Bill Clinton rape accuser, Juanita Broaddrick says she believes things might finally be changing for Clinton victims in the wake of the current wave of sexual assault allegations against public figures.
In an exclusive interview with Big League Politics, Broaddrick stated that she finally feels she may be receiving validation, nearly two decades after her original allegations against Clinton.
At the time of the alleged incident, Broaddrick was a 35-year old supporter of Clinton during his 1978 campaign for Arkansas Governor. She first told the full story in a Dateline NBC episode in 1999, but her accusations have been widely dismissed by the left and mainstream media up until recently.
“When the Weinstein thing came out, I felt it a little bit, but not until the Judge Roy Moore thing come out did it really, really affect me,” Broaddrick told BLP. “It was after the Moore thing, when people started calling and emailing me,” she said.
A Buzzfeed article titled “Juanita Broaddrick Wants to be Believed” was published in August, but has received most of its attention in recent weeks, following the sexual assault allegations against Harvey Weinstein, Kevin Spacey, and Roy Moore.
“People saying that they’re sorry is very respectful,” Broaddrick told Buzzfeed, “but when somebody says, ‘I believe you,’ that probably does me the most good, because I want to be believed. It’s a hard thing to come forward and talk about. And for somebody to choose to make me valid…that’s nice.”

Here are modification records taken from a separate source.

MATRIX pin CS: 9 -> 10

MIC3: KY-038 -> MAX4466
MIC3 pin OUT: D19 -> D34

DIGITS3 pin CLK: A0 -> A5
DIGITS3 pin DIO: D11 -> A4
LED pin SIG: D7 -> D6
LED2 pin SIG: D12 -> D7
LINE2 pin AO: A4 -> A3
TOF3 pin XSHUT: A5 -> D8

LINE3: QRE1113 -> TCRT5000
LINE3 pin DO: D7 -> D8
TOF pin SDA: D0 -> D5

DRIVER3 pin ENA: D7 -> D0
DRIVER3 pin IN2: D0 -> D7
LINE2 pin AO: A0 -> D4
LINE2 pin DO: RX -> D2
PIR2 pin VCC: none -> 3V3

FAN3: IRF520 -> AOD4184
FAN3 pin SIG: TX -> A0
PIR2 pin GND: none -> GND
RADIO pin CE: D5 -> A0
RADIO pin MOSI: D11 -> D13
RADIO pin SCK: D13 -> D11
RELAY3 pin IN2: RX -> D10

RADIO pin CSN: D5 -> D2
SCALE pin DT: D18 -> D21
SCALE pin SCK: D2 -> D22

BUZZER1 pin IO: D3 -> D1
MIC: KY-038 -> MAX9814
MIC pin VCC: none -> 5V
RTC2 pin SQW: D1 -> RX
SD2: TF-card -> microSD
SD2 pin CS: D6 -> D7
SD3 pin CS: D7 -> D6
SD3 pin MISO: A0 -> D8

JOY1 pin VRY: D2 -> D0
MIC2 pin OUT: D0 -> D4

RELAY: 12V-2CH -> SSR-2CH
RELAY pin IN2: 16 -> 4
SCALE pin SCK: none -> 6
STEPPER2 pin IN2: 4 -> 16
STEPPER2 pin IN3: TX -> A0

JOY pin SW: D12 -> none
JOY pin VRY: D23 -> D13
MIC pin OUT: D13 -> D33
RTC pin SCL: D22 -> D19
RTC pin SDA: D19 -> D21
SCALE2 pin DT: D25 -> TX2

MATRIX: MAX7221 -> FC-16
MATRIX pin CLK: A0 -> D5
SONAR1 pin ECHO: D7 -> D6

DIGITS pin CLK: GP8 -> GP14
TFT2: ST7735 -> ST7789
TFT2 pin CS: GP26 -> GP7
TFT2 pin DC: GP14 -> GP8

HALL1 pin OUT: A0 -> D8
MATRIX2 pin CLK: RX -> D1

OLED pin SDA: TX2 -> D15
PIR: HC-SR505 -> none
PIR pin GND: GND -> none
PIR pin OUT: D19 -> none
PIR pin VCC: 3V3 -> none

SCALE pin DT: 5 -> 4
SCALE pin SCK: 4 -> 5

MSNBC host Chris Hayes recently tweeted the article, commenting “As gross and cynical and hypocrtical [sic] as the right’s ‘what about Bill Clinton’ stuff is, it’s also true that Democrats and the center left are overdue for a real reckoning with the allegations against him.”
This seems to be the some of the first legitimate attention given to the allegations by the mainstream media since they were first made nearly twenty years ago.
According to BLP, Broaddrick praised Matt Drudge for being “the only one who listened” to the Clinton victims in the 1990’s. “It was awesome, because he was just breaking ground then,” she said. “People, in the beginning, ridiculed him and said he was nothing, but he proved them wrong–didn’t he?”
Broaddrick has alleged for years that in 1978, then Governor Clinton invited himself up to her hotel room in Little Rock, Arkansas, where he proceeded to violently rape her. According to Broaddrick, after the attack, Clinton coldly told her that she had “better put some ice on that.”
Broaddrick has a new book set to be released January, entitled “You’d Better Put Some Ice on That.”